Alerts are generated for all certificates including certifciate that are possibly automatically rotated. This is intentional as the automation that rotates the certificates may be non-functioning.
If these alerts are not useful in your deployment, you can be silenced them in alert-manager as described [here](https://prometheus.io/docs/alerting/latest/configuration/#inhibit_rule).
### Generating Kubernetes events
This feature is activated with the following annotation on a `kubernetes.io/tls` secret: `cert-utils-operator.redhat-cop.io/generate-cert-expiry-alert: "true"`.
When this annotation is set the secret will generate a Kubernetes `Warning` Event if the certificate is about to expire.
This feature is useful when the certificates are not renewed by an automatic system.

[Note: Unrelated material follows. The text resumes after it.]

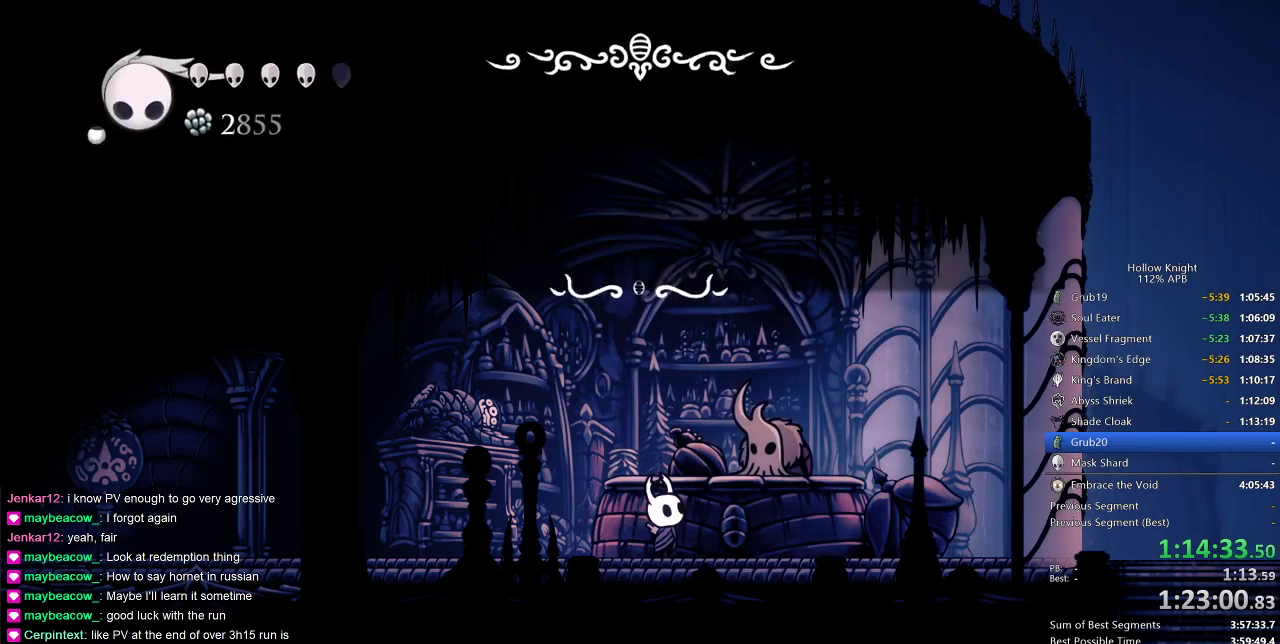
{"keys": ["left"], "events": [[50, "jump", "up"], [100, "jump", "down"], [150, "jump", "up"], [150, "nail", "down"], [233, "dnail", "up"], [233, "left", "down"], [233, "nail", "up"], [333, "dash", "down"], [417, "dash", "up"]]}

The timing of this alerting mechanism can be controller with the following annotations:
| Annotation | Default | Description |
|:-|:-:|---|
| `cert-utils-operator.redhat-cop.io/cert-expiry-check-frequency` | 7 days | with which frequency should the system check is a certificate is expiring |
| `cert-utils-operator.redhat-cop.io/cert-soon-to-expire-check-frequency` | 1 hour | with which frequency should the system check is a certificate is expired, once it's close to expiring |
| `cert-utils-operator.redhat-cop.io/cert-soon-to-expire-threshold` | 90 days | what is the interval of time below which we consider the certificate close to expiry |
Here is an example of a certificate soon-to-expiry event:
## CA Injection
[ValidatingWebhookConfiguration](https://kubernetes.io/docs/reference/access-authn-authz/extensible-admission-controllers/), [MutatingWebhokConfiguration](https://kubernetes.io/docs/reference/access-authn-authz/extensible-admission-controllers/) [CustomResourceDefinition](https://kubernetes.io/docs/concepts/extend-kubernetes/api-extension/custom-resources/) and [APIService](https://kubernetes.io/docs/concepts/extend-kubernetes/api-extension/apiserver-aggregation/) types of objects (and possibly in the future others) need the master API process to connect to trusted servers to perform their function. In order to do so over an encrypted connection, a CA bundle needs to be configured. In these objects the CA bundle is passed as part of the CR and not as a secret, and that is fine because the CA bundles are public info. However it may be difficult at deploy time to know what the correct CA bundle should be. Often the CA bundle needs to be discovered as a piece on information owned by some other objects of the cluster.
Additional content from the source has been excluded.